En ce qui concerne le processus de traitement des plaintes du public, la partie VII de la Loi sur la GRC stipule que tout particulier peut déposer une plainte sur la conduite de tout employé de la GRC dans l'exercice de ses fonctions, en vertu de la partie I de la Loi sur la GRC. Les plaintes du public peuvent être déposées directement auprès de la GRC, de la Commission civile d’examen et de traitement des plaintes relatives à la GRC, ou de l’autorité provinciale chargée de recevoir les plaintes contre la police dans la province d’origine où l'objet de la plainte a été soulevé.
De plus, la Commission civile d'examen et de traitement des plaintes relatives à la GRC possède l'autorité d’initier des plaintes par le biais de deux processus distincts. La première est que le président de la Commission civile d’examen et de traitement des plaintes peut déposer une plainte s’il est convaincu qu’il existe des motifs raisonnables d’enquêter sur la conduite d’un policier dans l’exercice de ses fonctions. Dans ce cas, la plainte fera généralement l'objet d'une enquête par la division de la GRC (province ou territoire) où l'incident s'est produit. La deuxième est que le président de la Commission peut également lancer une enquête d’intérêt public président estime qu'il serait dans l'intérêt public que la Commission mène une enquête.

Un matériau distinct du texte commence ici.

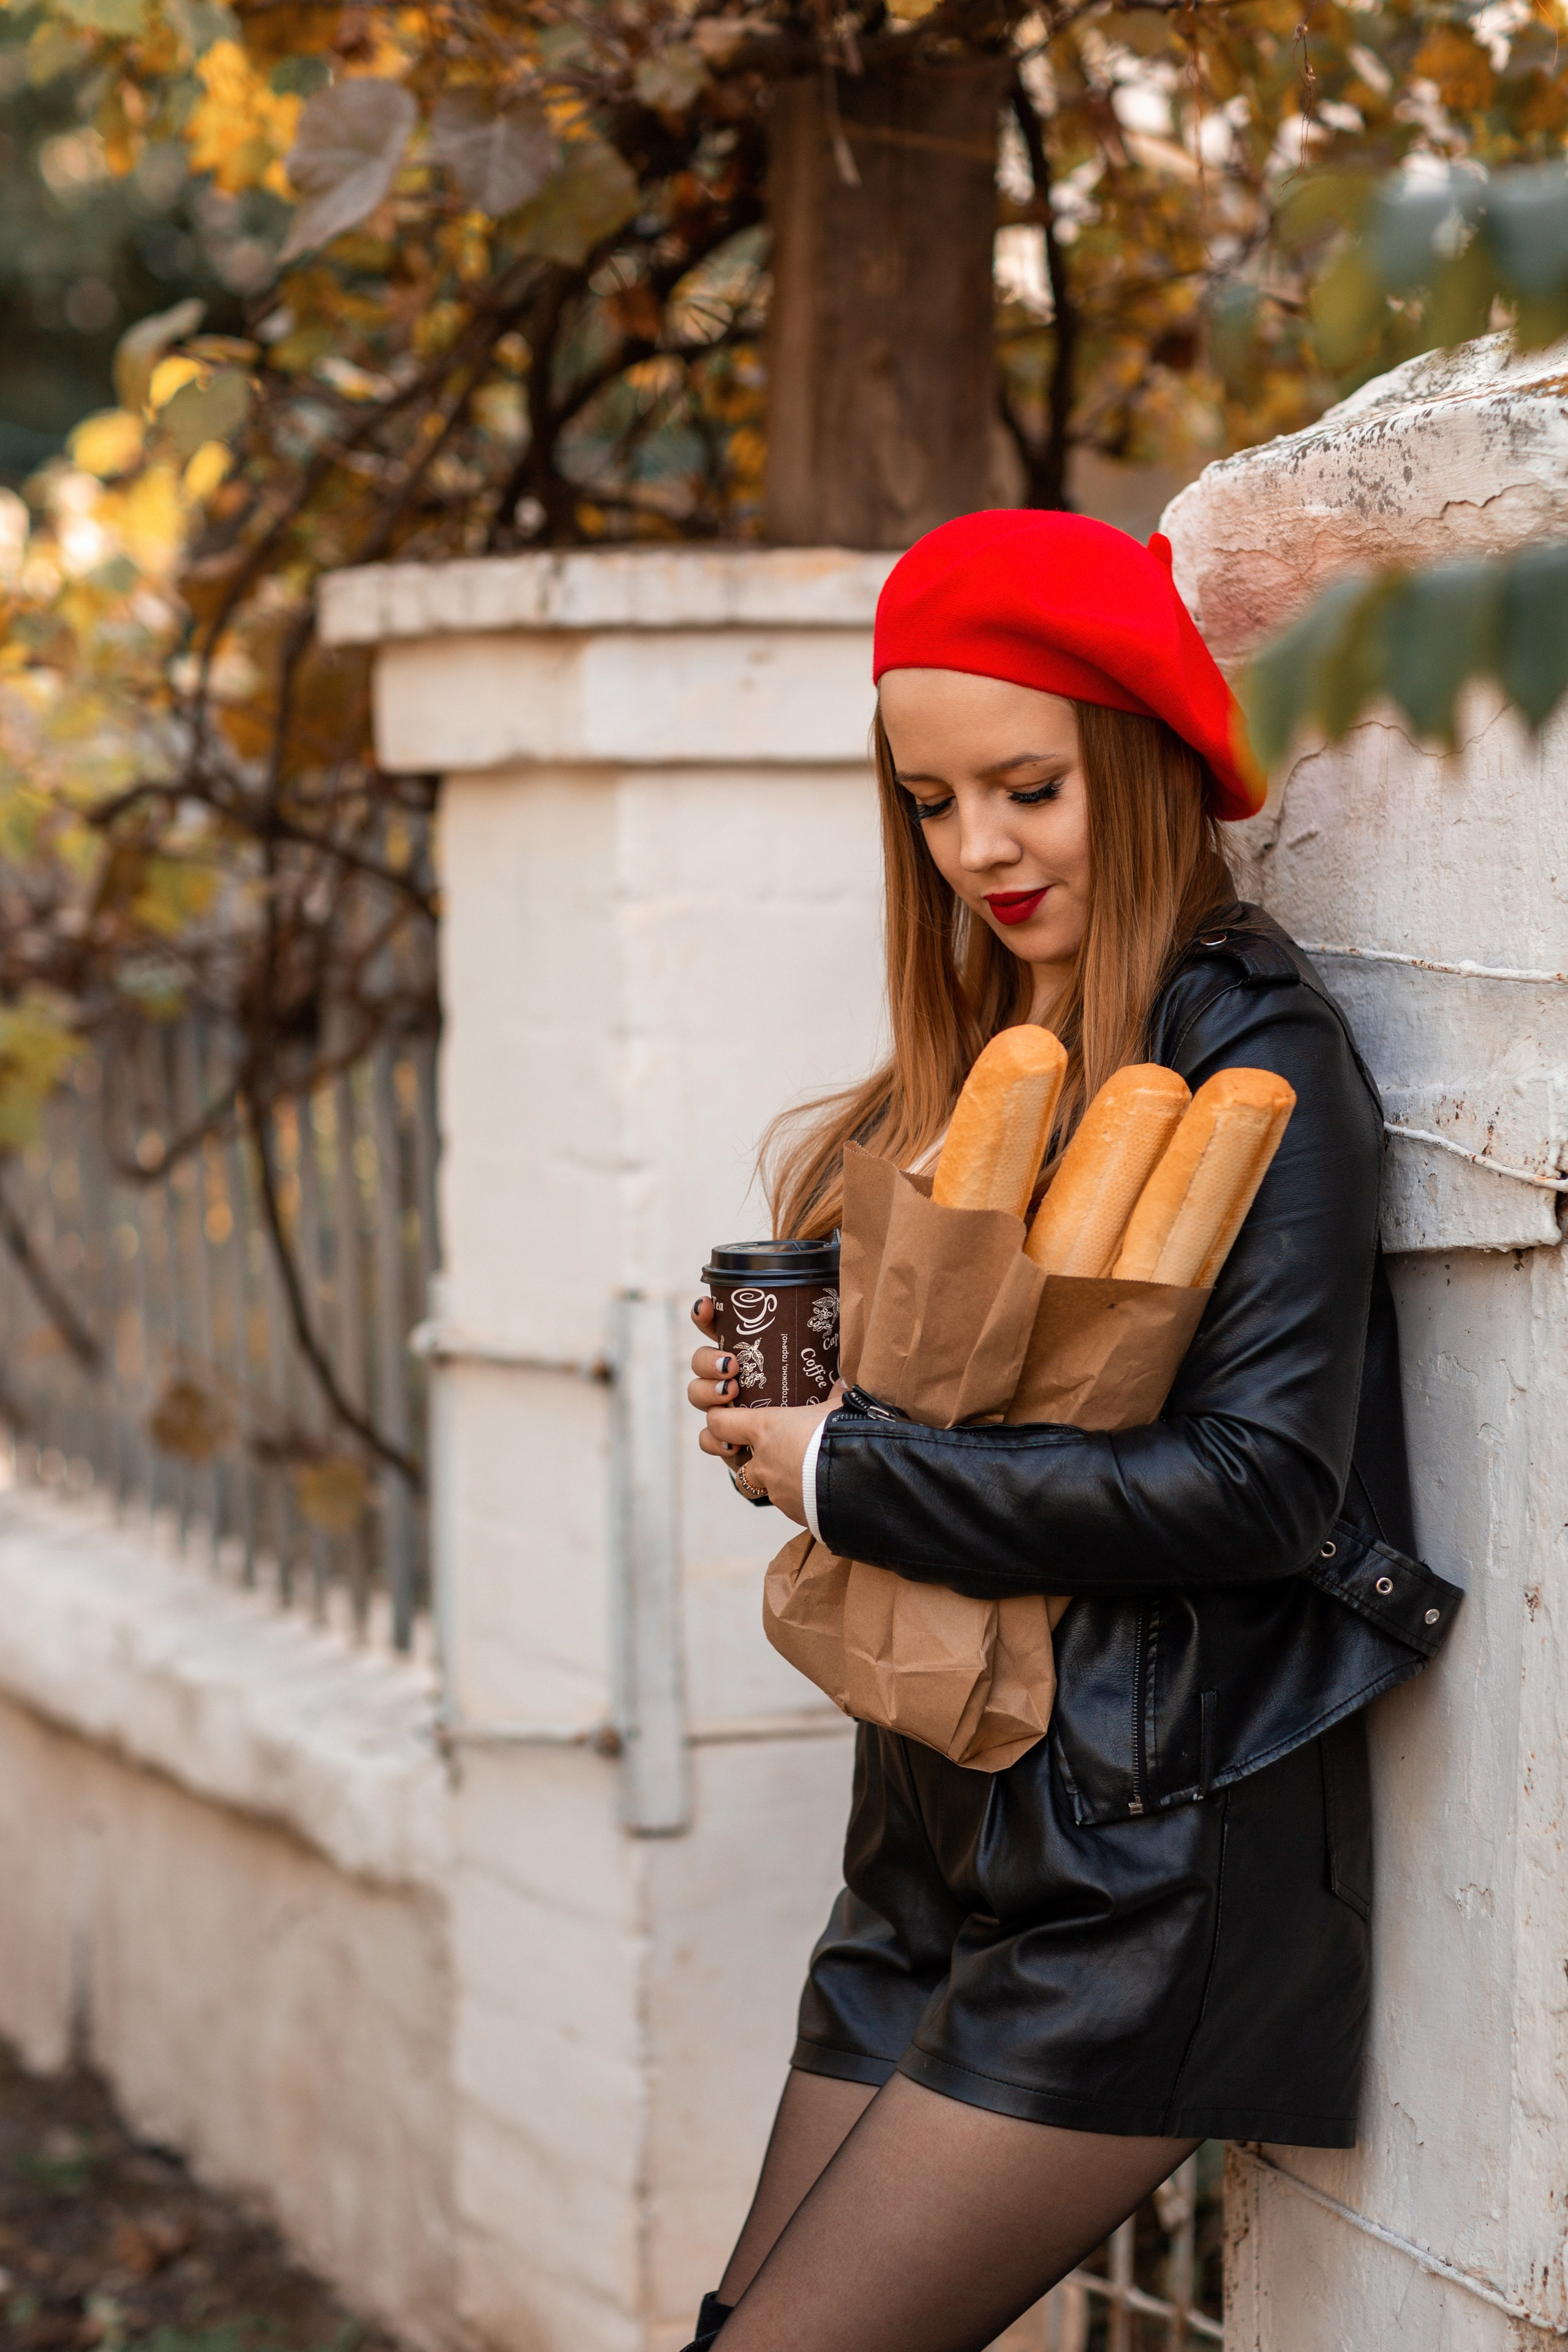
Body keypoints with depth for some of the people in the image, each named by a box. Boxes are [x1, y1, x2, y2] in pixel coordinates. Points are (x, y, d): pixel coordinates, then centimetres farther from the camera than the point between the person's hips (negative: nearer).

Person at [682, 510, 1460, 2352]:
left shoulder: (1253, 1049, -11)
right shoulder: (983, 1056, 12)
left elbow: (1261, 1482, -21)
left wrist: (851, 1474, -14)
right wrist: (780, 1400, 0)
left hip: (1146, 1867, -8)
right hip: (939, 1843, 8)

Les enquêtes relatives à des plaintes du public sont généralement effectuées par des membres occupant des postes de supervision et celles relatives à des contraventions au code de déontologie sont généralement effectuées par des membres chevronnés de la GRC qui ont suivi le cours sur les enquêtes relatives aux responsabilités liées au milieu de travail. Selon le protocole relatif aux incidents graves, prévu à la partie VII.1 de la Loi sur la GRC, un organisme d’enquête civil indépendant (par exemple l’Independent Investigations Office [Bureau des enquêtes indépendantes] de la Colombie-Britannique et la Serious Incident Response Team [équipe d’intervention en cas d’incident grave] de la Nouvelle-Écosse) ou un service de police externe mène une enquête dans les cas où :
- un agent de la GRC est impliqué dans un incident ayant causé une blessure grave ou le décès d’une personne;
- un membre de la GRC semble avoir enfreint une disposition du Code criminel ou d’une autre loi et que cette infraction est de nature grave ou délicate.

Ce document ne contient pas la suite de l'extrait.